The group, made up of independent experts, estimates that its new recommendations, published in the journal JAMA, could save up to 20% more lives than the old ones.
Insurance companies typically follow the task force's recommendations when determining coverage and reimbursement, although many plans already cover mammograms for women age 40 and older.
Primary care physicians or obstetrician-gynecologists order mammograms (X-ray images of the breast) for their patients, and the service is usually provided by a technician in a diagnostic imaging center or radiology department. Patients place each breast between two plates and a machine takes x-ray images of the breast tissue.

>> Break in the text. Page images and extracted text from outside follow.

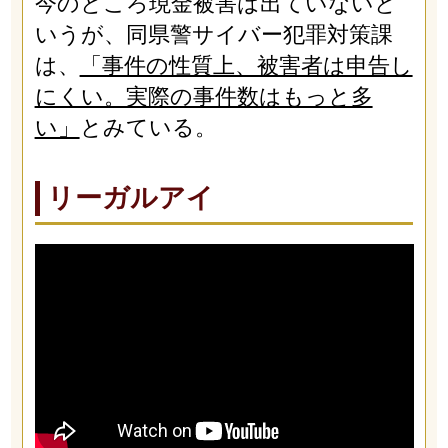
今のところ現金被害は出ていないと
いうが、同県警サイバー犯罪対策課
は、
「事件の性質上、被害者は申告し
にくい。実際の事件数はもっと多
い」
とみている。
リーガルアイ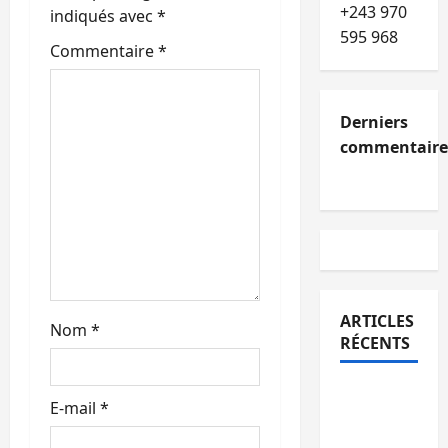
+243 970
t
indiqués avec
*
595 968
Commentaire
*
i
c
Derniers
l
commentaire
e
ARTICLES
Nom
*
RÉCENTS
Kinshasa
E-mail
*
confirme
la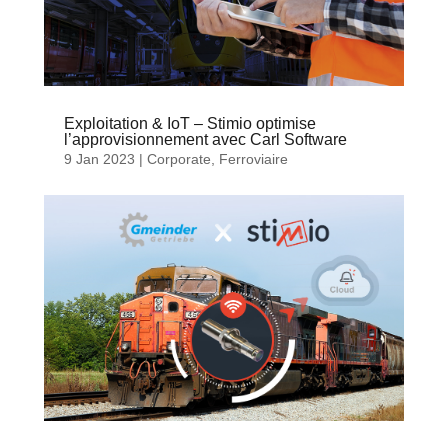
Exploitation & IoT – Stimio optimise
l’approvisionnement avec Carl Software
9 Jan 2023
|
Corporate
,
Ferroviaire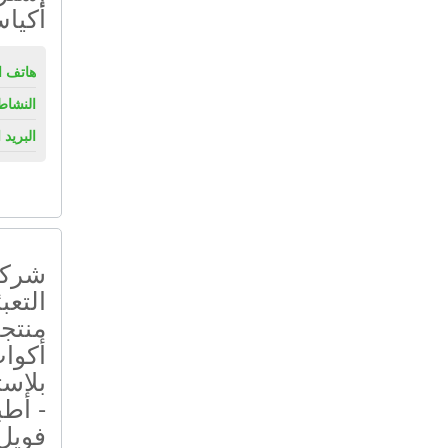
أكيا
هاتف ال
النشاط
البريد 
شركة
التعب
منتجا
أكوا
بلاست
- أطب
فويل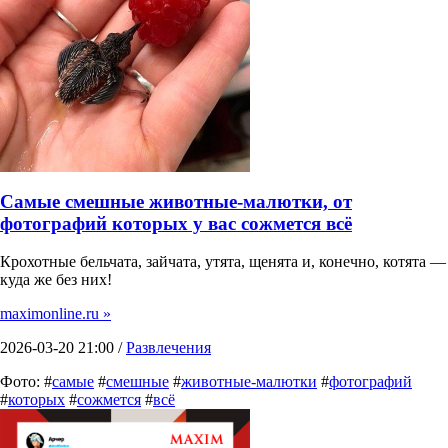
Самые смешные животные-малютки, от
фотографий которых у вас сожмется всё
Крохотные бельчата, зайчата, утята, щенята и, конечно, котята —
куда же без них!
maximonline.ru »
2026-03-20 21:00 /
Развлечения
Фото: #
самые
#
смешные
#
животные-малютки
#
фотографий
#
которых
#
сожмется
#
всё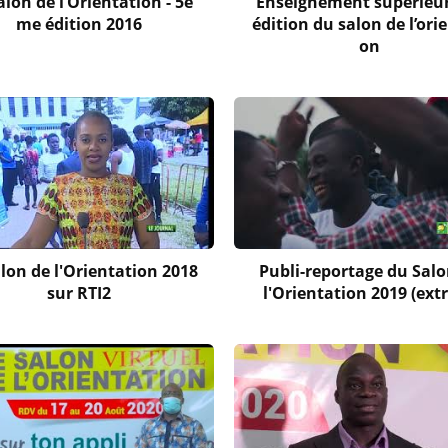
alon de l’Orientation - 5è
Enseignement supérieur
me édition 2016
édition du salon de l’ori
on
lon de l'Orientation 2018
Publi-reportage du Salo
sur RTI2
l'Orientation 2019 (extr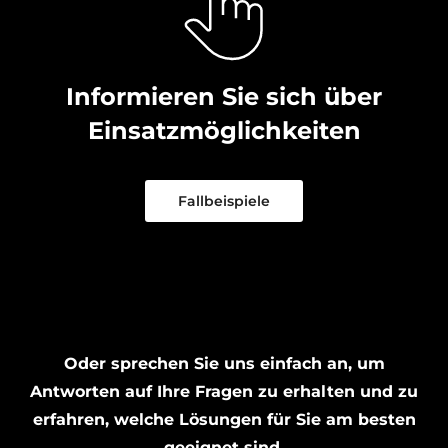
Informieren Sie sich über
Einsatzmöglichkeiten
Fallbeispiele
Oder sprechen Sie uns einfach an, um
Antworten auf Ihre Fragen zu erhalten und zu
erfahren, welche Lösungen für Sie am besten
geeignet sind.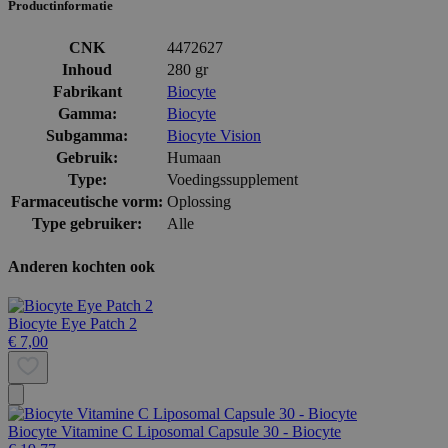
Productinformatie
CNK
4472627
Inhoud
280 gr
Fabrikant
Biocyte
Gamma:
Biocyte
Subgamma:
Biocyte Vision
Gebruik:
Humaan
Type:
Voedingssupplement
Farmaceutische vorm:
Oplossing
Type gebruiker:
Alle
Anderen kochten ook
Biocyte Eye Patch 2
€ 7,00
Biocyte Vitamine C Liposomal Capsule 30 - Biocyte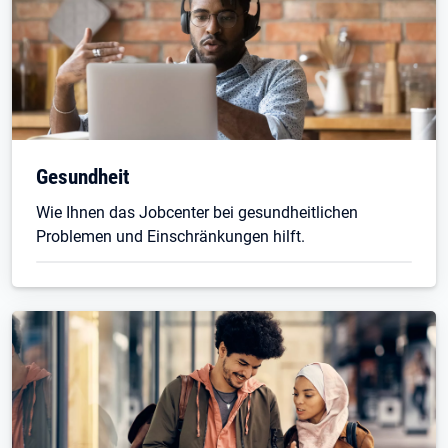
Gesundheit
Wie Ihnen das Jobcenter bei gesundheitlichen
Problemen und Einschränkungen hilft.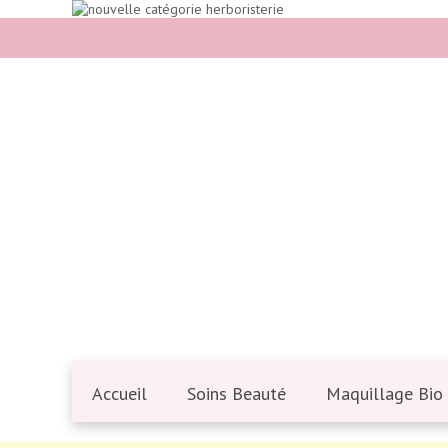
Accueil
Soins Beauté
Maquillage Bio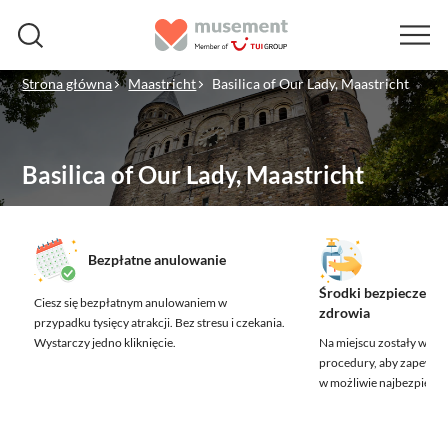
Strona główna
Maastricht
Basilica of Our Lady, Maastricht
Basilica of Our Lady, Maastricht
Bezpłatne anulowanie
Środki bezpieczeńst
Ciesz się bezpłatnym anulowaniem w
zdrowia
przypadku tysięcy atrakcji.
Bez stresu i czekania.
Wystarczy jedno kliknięcie.
Na miejscu zostały wdr
procedury, aby zapewnić
w możliwie najbezpiecz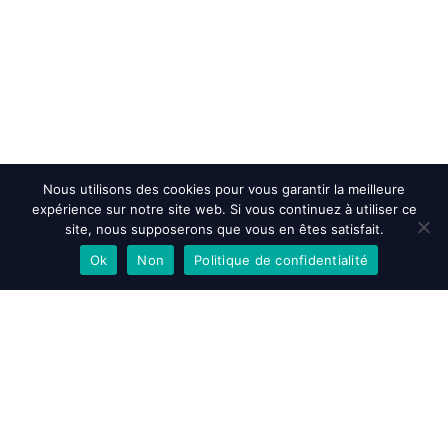
Nous utilisons des cookies pour vous garantir la meilleure
expérience sur notre site web. Si vous continuez à utiliser ce
site, nous supposerons que vous en êtes satisfait.
Ok
Non
Politique de confidentialité
EN SAVOIR PLUS
ACCEPTER
REFUSER
Accueil
>
Nos Réalisations
>
Plan Joran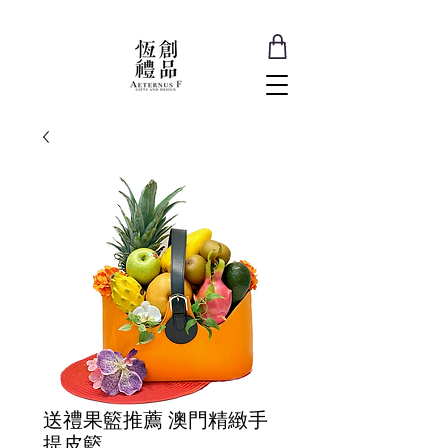
送禮果籃推薦 澳門精緻手
提皮籃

If abnormal lesions are detected on scans, patients may need additional mammograms, an ultrasound, or sometimes a biopsy or MRI to find out if cancer is present.
The task force's new guidelines do not apply to women with a personal history of breast cancer, those who have had an abnormality in a previous biopsy, or those who have a genetic marker for the disease.
The recommendations only apply to women up to 74 years of age.
Some major medical groups say the task force's new guidelines are not enough. The American Cancer Society (ACS) recommends annual screenings (rather than every two years) for women ages 45 to 54, with the option of moving to biennial screenings after age 55. It does not recommend stopping screening. revisions at an age, as long as they are expected to live at least a decade longer.
“We are disappointed that the updated recommendations do not include women over the age of 74,” the ACS said in a statement. “Millions of women over the age of 75 are in very good health and are expected to live many more years during which their risk of breast cancer will remain high,” she added.
But Nicholson said there was not enough evidence to recommend mammograms for women aged 75 and older.
“We want to assure people that we have not forgotten women aged 75 and older,” she said, “we urgently call for more research for this population.”
The American College of Radiology (ACR), for its part, expressed disappointment that the task force did not suggest annual screenings starting at age 40, as the college recommends.
The ACR also suggests that all women – especially black and Jewish women – talk to their doctors about their risk of breast cancer before they turn 25. Black women are 40% more likely to die from breast cancer than white women, and Jews of Eastern European descent have an above-average risk.
However, the task force's analysis concluded that undergoing scans each year can yield more false-positive results, which can lead to unnecessary biopsies or women being treated for injuries that do not necessarily pose a health risk.
“The biennial review, compared to the annual review, has a much more favorable balance of benefits and harms,” Nicholson said.
Hoebe Freer, chief of breast imaging at the University of Utah Huntsman Cancer Institute, says many women still prefer to have an annual scan.
“Usually the risk is that they will call us back for more tests, perhaps an ultrasound, and then they will tell us that the woman is fine and can go back to routine tests. “Most are willing to tolerate that risk in exchange for an additional reduction in mortality,” she says.
The ACR also recommends an additional MRI each year for women with dense breasts, which are associated with an increased risk of breast cancer. But the task force said it needed more research before suggesting that for women with denser breast tissue.
“Could additional imaging help them live healthier and longer? The bottom line is that, with our current review, the evidence is not there,” Nicholson added.